* ABOUT THIS TASK *
Copy verbatim the lines in the items below, from the line containing "of a Trial of" through the end of the items, both included.
>>>>
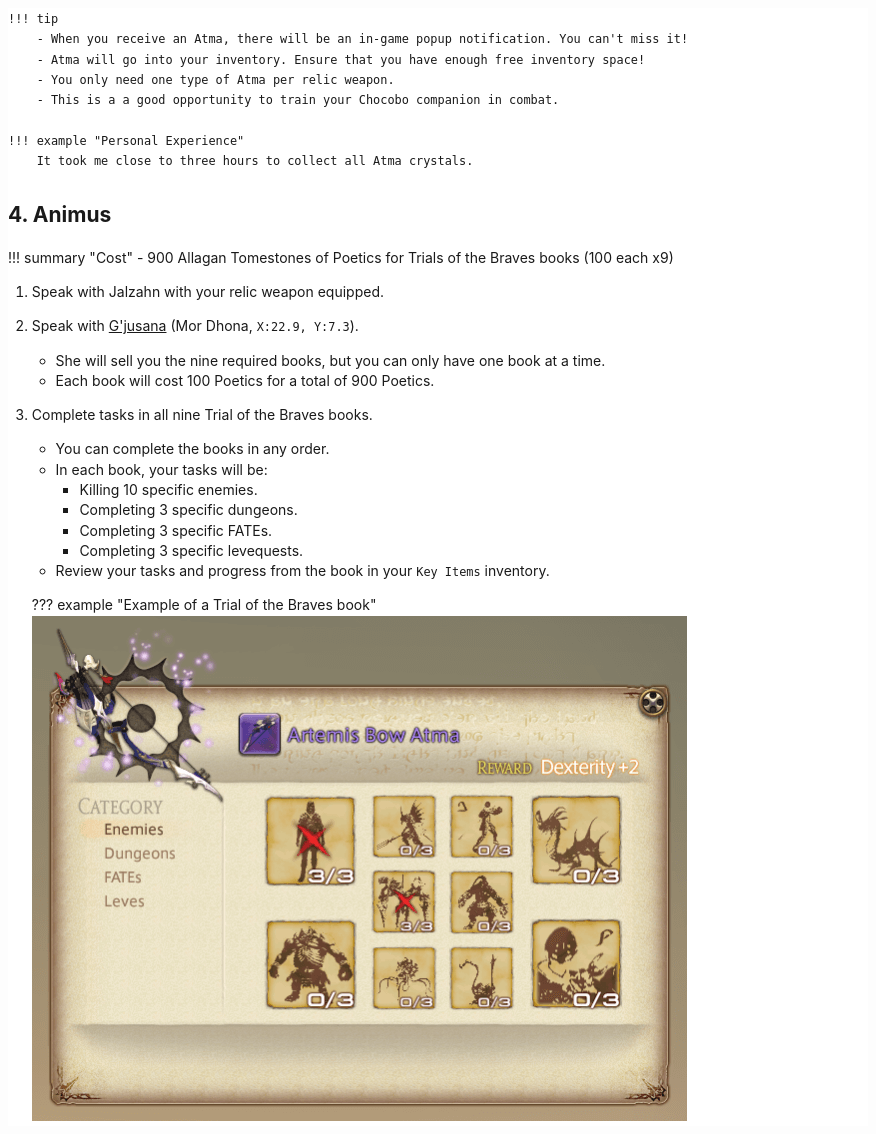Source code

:     !!! tip
        - When you receive an Atma, there will be an in-game popup notification. You can't miss it!
        - Atma will go into your inventory. Ensure that you have enough free inventory space!
        - You only need one type of Atma per relic weapon.
        - This is a a good opportunity to train your Chocobo companion in combat.

    !!! example "Personal Experience"
        It took me close to three hours to collect all Atma crystals.

## 4. Animus

!!! summary "Cost"
    - 900 Allagan Tomestones of Poetics for Trials of the Braves books (100 each x9)

1. Speak with Jalzahn with your relic weapon equipped.
2. Speak with [G'jusana](https://na.finalfantasyxiv.com/lodestone/playguide/db/npc/npc/740bd200eb8/) (Mor Dhona, `X:22.9, Y:7.3`).
    - She will sell you the nine required books, but you can only have one book at a time.
    - Each book will cost 100 Poetics for a total of 900 Poetics.
3. Complete tasks in all nine Trial of the Braves books.
    - You can complete the books in any order.
    - In each book, your tasks will be:
        - Killing 10 specific enemies.
        - Completing 3 specific dungeons.
        - Completing 3 specific FATEs.
        - Completing 3 specific levequests.
    - Review your tasks and progress from the book in your `Key Items` inventory.

    ??? example "Example of a Trial of the Braves book"
        ![](assets/zodiac-weapons_book-trials-of-the-braves.png)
<<<<
* SOLUTION TO THE PROBLEM *
    ??? example "Example of a Trial of the Braves book"
        ![](assets/zodiac-weapons_book-trials-of-the-braves.png)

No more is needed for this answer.